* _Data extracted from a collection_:
BEGIN

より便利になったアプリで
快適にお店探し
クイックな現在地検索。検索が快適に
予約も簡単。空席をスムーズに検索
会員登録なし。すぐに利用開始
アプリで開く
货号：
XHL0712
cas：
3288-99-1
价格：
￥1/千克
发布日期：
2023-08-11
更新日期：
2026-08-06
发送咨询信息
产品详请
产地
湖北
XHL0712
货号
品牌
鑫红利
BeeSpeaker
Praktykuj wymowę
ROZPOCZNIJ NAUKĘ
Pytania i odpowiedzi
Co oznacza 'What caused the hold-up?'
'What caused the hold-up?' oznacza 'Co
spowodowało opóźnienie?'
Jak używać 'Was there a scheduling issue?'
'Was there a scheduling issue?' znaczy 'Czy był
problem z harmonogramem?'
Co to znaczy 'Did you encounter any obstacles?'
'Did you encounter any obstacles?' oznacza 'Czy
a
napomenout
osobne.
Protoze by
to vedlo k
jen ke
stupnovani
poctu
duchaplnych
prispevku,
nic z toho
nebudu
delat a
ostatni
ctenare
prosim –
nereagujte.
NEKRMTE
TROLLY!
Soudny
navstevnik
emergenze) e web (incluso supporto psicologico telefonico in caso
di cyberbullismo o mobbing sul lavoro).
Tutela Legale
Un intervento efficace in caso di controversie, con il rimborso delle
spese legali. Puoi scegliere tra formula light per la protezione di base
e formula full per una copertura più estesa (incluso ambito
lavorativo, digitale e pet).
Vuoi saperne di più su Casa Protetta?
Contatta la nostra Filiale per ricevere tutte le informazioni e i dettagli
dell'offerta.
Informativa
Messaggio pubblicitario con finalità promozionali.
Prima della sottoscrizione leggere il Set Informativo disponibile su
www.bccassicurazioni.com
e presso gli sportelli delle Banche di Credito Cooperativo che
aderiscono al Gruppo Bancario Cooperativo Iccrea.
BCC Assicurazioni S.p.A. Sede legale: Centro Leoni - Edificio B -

END

* _YOUR OBJECTIVE_: Output every line of the listing above as a JSON list of strings, one string per line and skipping any blank lines.

* _RESPONSE AREA_:
[
  "より便利になったアプリで",
  "快適にお店探し",
  "クイックな現在地検索。検索が快適に",
  "予約も簡単。空席をスムーズに検索",
  "会員登録なし。すぐに利用開始",
  "アプリで開く",
  "货号：",
  "XHL0712",
  "cas：",
  "3288-99-1",
  "价格：",
  "￥1/千克",
  "发布日期：",
  "2023-08-11",
  "更新日期：",
  "2026-08-06",
  "发送咨询信息",
  "产品详请",
  "产地",
  "湖北",
  "XHL0712",
  "货号",
  "品牌",
  "鑫红利",
  "BeeSpeaker",
  "Praktykuj wymowę",
  "ROZPOCZNIJ NAUKĘ",
  "Pytania i odpowiedzi",
  "Co oznacza 'What caused the hold-up?'",
  "'What caused the hold-up?' oznacza 'Co",
  "spowodowało opóźnienie?'",
  "Jak używać 'Was there a scheduling issue?'",
  "'Was there a scheduling issue?' znaczy 'Czy był",
  "problem z harmonogramem?'",
  "Co to znaczy 'Did you encounter any obstacles?'",
  "'Did you encounter any obstacles?' oznacza 'Czy",
  "a",
  "napomenout",
  "osobne.",
  "Protoze by",
  "to vedlo k",
  "jen ke",
  "stupnovani",
  "poctu",
  "duchaplnych",
  "prispevku,",
  "nic z toho",
  "nebudu",
  "delat a",
  "ostatni",
  "ctenare",
  "prosim –",
  "nereagujte.",
  "NEKRMTE",
  "TROLLY!",
  "Soudny",
  "navstevnik",
  "emergenze) e web (incluso supporto psicologico telefonico in caso",
  "di cyberbullismo o mobbing sul lavoro).",
  "Tutela Legale",
  "Un intervento efficace in caso di controversie, con il rimborso delle",
  "spese legali. Puoi scegliere tra formula light per la protezione di base",
  "e formula full per una copertura più estesa (incluso ambito",
  "lavorativo, digitale e pet).",
  "Vuoi saperne di più su Casa Protetta?",
  "Contatta la nostra Filiale per ricevere tutte le informazioni e i dettagli",
  "dell'offerta.",
  "Informativa",
  "Messaggio pubblicitario con finalità promozionali.",
  "Prima della sottoscrizione leggere il Set Informativo disponibile su",
  "www.bccassicurazioni.com",
  "e presso gli sportelli delle Banche di Credito Cooperativo che",
  "aderiscono al Gruppo Bancario Cooperativo Iccrea.",
  "BCC Assicurazioni S.p.A. Sede legale: Centro Leoni - Edificio B -"
]